▸ Exercise requirements
A. Answer the following questions using the holiday tips for long-distance parents below.
(i) Who compiled the list of tips, and what is that person's profession?
(ii) Under the suggested parenting schedule, which parent spends the entire holiday with the children in odd-numbered years?
(iii) What activity should not be planned for the same time the children are scheduled to speak with the other parent?
B. Continue the holiday tips for long-distance parents from the point where they stop.

··· Source document ···

Holiday Tips for Long Distance Parents

As I was searching for creative ways to celebrate the holidays, I came across this practical list by a family law attorney, Sharyn T. Sooho on www.divorcenet.com and felt like it was worthy of passing on:

1. Plan Ahead

Develop a parenting schedule before the holidays.

Avoid scheduling the children for dinner with Dad at noon and a second turkey dinner a few hours later with Mom. Instead, arrange for Dad to spend the entire day with the children in all odd-numbered years, and have Mom spend the holiday with them in all even-numbered years.

2. Keep Your Word

Stick to the schedule. Arrive on time and drop off the children on time.

3. Keep in Touch

If the children are not with you for the holidays, call them, and be sure to send cards or email. Consider celebrating the holiday or birthday before or after the actual day. Children love parties and gifts any time – nothing fancy – but something special you create just for them.

4. Let the Children Keep in Touch

If the children spend the holiday with you, let them speak with the other parent. Give the children any cards and email from the other parent, and read the messages to young children who cannot read. If the children are too young to call, help them make or receive a call, and let them have a quiet moment to speak with the other parent. Make sure to avoid planning an exciting activity like gift-opening at the same time that the children are scheduled to speak with their Mom or Dad.

Remember, children usually have a short attention span, so do not blame the other parent if conversations are short.

··· Data under study ···

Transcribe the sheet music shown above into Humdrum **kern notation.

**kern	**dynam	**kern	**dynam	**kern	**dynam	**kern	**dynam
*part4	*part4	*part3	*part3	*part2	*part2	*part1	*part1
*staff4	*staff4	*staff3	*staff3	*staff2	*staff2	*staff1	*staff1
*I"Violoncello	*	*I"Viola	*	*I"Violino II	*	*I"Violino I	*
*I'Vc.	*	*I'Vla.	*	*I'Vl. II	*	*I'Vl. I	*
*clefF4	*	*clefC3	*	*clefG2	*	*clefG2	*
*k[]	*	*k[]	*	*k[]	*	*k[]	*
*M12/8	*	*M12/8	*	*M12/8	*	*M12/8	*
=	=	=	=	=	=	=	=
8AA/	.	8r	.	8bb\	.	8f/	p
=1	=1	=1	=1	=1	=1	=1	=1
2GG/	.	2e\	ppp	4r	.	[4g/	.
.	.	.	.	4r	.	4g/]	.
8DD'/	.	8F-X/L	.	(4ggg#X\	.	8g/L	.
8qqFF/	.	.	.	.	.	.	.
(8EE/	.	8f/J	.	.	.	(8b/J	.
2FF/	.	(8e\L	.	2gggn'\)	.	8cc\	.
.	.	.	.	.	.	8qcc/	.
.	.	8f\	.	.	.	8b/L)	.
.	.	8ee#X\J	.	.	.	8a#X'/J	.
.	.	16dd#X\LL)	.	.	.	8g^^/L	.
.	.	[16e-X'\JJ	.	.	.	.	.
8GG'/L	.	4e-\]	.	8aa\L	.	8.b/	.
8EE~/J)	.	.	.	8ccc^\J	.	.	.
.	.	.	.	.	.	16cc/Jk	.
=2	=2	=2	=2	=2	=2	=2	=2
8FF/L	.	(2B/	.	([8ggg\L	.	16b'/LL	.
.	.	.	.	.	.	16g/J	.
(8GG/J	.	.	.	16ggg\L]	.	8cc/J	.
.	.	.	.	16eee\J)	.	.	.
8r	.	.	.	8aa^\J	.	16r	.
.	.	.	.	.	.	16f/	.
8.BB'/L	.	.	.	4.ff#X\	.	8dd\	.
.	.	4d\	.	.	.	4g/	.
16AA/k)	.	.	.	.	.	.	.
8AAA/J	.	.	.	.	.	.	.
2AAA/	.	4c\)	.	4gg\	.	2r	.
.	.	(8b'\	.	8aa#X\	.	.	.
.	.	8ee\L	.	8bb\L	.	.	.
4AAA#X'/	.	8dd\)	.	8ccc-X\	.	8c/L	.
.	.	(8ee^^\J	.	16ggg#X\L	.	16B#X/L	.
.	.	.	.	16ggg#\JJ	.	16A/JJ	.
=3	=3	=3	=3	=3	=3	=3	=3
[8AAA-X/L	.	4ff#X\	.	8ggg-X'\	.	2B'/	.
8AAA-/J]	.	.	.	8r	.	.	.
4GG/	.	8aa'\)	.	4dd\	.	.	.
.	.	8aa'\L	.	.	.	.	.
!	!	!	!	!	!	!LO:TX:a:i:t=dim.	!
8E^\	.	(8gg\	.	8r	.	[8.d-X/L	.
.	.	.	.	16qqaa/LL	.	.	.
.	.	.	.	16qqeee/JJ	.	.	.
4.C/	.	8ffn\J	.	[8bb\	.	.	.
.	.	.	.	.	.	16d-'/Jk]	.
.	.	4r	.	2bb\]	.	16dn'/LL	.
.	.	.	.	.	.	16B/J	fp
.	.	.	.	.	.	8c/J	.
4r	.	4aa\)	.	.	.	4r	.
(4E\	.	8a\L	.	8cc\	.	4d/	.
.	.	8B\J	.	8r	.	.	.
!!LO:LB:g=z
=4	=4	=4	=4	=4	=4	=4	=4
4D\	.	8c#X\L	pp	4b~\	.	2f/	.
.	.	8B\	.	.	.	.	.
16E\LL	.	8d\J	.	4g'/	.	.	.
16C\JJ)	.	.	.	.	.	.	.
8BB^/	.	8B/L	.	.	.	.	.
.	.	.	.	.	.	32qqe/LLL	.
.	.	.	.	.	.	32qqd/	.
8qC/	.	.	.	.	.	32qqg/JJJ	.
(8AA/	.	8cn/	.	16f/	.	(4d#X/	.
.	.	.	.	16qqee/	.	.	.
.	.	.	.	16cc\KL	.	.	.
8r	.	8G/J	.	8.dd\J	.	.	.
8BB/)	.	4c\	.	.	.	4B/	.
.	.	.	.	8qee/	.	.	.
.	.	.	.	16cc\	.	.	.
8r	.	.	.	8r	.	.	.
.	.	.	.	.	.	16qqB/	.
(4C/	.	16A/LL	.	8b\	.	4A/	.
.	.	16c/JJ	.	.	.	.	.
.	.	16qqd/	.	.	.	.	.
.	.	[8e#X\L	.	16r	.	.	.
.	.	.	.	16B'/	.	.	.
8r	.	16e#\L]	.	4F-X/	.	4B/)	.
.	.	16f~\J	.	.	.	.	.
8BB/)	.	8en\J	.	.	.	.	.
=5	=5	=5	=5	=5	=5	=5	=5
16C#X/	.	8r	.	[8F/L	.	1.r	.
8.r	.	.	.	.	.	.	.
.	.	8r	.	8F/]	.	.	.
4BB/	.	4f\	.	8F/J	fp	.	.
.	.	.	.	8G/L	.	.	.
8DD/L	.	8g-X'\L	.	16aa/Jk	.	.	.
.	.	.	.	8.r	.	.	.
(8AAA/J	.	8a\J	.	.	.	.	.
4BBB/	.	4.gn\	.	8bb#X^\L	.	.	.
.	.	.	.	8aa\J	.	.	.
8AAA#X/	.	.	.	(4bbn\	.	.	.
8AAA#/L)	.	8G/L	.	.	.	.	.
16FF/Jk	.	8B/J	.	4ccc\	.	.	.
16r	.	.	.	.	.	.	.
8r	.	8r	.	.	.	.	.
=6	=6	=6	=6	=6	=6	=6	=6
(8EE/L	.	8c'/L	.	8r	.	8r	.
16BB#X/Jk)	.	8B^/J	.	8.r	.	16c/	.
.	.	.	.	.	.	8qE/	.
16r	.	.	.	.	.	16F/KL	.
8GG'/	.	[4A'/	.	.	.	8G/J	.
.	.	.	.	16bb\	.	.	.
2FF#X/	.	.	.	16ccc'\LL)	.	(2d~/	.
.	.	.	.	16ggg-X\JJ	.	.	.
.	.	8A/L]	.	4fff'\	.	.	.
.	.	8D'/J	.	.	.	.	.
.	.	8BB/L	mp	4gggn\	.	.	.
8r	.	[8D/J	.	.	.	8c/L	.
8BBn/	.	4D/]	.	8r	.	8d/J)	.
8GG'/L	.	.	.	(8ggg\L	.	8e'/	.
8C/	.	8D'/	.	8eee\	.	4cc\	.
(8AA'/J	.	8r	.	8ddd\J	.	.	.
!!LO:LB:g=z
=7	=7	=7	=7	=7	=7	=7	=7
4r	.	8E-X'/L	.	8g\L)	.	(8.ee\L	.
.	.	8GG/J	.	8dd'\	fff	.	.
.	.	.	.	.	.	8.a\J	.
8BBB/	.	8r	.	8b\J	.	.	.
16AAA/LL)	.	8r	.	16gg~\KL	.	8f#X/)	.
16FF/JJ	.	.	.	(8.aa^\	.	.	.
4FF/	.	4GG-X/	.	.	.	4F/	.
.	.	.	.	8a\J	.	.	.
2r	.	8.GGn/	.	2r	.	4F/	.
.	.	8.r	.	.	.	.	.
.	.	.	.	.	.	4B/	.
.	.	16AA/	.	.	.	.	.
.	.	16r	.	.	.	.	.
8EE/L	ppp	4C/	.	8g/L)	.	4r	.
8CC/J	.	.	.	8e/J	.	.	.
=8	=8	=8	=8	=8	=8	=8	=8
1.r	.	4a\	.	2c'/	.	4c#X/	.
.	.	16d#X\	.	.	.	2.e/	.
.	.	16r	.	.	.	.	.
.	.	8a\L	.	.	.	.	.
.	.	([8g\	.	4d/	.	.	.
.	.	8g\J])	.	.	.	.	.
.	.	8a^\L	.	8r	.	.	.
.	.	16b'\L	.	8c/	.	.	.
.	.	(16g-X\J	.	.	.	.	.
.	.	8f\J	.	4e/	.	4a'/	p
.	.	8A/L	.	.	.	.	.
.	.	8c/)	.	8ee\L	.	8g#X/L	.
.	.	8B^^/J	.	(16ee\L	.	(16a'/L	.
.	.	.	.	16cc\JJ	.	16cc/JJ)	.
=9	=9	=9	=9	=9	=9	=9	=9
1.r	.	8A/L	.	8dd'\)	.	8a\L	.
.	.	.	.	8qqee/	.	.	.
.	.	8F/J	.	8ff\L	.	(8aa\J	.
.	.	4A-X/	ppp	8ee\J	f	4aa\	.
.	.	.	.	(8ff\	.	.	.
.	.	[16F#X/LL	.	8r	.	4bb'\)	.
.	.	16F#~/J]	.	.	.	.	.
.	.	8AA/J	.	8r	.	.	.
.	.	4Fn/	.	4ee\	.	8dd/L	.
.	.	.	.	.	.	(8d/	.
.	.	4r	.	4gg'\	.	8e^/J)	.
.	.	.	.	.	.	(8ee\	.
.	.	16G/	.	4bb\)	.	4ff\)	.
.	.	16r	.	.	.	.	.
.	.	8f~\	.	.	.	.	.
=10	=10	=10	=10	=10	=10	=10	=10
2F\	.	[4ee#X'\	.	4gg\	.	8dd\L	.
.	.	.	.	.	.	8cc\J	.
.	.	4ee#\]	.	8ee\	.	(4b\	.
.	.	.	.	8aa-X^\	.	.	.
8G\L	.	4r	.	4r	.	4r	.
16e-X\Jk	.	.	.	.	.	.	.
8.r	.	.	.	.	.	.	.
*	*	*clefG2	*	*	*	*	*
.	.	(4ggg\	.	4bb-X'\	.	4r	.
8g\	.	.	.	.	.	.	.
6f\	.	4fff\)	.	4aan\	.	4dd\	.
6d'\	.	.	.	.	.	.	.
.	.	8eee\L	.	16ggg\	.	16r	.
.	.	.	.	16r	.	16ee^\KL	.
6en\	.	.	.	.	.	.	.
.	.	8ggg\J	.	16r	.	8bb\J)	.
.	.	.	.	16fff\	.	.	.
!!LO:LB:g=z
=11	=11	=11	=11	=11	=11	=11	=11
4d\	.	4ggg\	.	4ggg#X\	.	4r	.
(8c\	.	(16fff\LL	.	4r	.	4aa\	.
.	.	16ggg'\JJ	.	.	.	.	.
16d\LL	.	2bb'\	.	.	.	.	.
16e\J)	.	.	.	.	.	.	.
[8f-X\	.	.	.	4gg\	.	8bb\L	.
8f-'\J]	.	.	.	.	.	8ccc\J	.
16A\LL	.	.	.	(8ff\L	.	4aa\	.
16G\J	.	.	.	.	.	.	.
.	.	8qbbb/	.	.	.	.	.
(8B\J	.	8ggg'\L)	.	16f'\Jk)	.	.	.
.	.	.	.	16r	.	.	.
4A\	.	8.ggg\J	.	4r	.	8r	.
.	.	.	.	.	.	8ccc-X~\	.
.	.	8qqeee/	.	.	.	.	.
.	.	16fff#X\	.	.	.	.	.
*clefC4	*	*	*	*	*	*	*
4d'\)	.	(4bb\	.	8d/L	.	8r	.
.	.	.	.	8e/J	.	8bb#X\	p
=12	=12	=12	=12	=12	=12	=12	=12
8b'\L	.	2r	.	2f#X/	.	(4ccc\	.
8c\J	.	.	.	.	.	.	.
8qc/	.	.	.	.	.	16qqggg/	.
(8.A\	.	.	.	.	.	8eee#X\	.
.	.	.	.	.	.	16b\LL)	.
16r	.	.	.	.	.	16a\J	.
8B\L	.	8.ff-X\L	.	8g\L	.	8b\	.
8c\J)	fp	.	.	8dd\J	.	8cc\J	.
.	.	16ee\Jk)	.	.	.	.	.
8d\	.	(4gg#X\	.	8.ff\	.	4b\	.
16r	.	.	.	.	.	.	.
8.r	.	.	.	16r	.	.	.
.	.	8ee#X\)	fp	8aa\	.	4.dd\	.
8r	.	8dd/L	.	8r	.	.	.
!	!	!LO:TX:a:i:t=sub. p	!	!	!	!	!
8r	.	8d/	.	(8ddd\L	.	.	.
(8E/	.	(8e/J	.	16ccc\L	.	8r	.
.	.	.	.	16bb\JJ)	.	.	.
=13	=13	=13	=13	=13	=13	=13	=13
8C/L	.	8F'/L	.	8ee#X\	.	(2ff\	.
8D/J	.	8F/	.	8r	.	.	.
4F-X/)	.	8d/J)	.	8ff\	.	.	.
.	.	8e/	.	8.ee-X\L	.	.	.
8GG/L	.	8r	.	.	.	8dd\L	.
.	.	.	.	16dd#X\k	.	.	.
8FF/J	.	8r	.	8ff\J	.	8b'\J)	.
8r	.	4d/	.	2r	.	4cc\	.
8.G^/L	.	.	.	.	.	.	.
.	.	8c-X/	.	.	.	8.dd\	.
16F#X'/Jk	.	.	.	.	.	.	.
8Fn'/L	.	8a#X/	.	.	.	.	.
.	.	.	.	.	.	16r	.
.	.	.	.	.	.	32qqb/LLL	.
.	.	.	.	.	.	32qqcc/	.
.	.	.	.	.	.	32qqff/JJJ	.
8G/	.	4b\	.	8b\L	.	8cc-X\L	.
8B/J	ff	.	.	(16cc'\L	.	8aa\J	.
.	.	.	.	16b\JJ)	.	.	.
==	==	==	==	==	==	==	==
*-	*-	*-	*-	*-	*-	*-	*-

···

▸ Answers
A.
(i) Sharyn T. Sooho, a family law attorney.
(ii) Dad.
(iii) Gift-opening.

B.
5. Safe Travel

Make travel arrangements with airlines for long-distance travel. Airlines provide supervision for unaccompanied minors for a nominal fee.

6. The Art of Gift-Giving

Coordinate gift-giving with the other parent. Do not give your child a cell phone if you know Mom is giving her a phone. If your ex-spouse will not cooperate, go ahead with your own plans, but do not complain to the children about the other parent.

7. Acknowledge the Child’s Right to Enjoyment

Let your child take gifts to your ex-spouse’s home. Conversely, if your child brings home a new toy or bicycle, let your child take it back to her Dad’s home, if she wants.

8. To Each His Own

Let the children spend Mother’s Day with Mom and Father’s Day with Dad.

9. Create Your Own Celebrations

Do not insist upon attending your child’s birthday or graduation party if your ex-spouse is throwing the party. Give your own party on another day.

10. Give Your Child Permission to Love Both Parents

Help your child buy or make a gift and card for the other parent, if the child is too young to handle the tasks herself. You are doing your child a favor, not your ex-spouse, because you are giving your child permission to love the other parent – the best gift you can give.

Happy Holidays, everyone!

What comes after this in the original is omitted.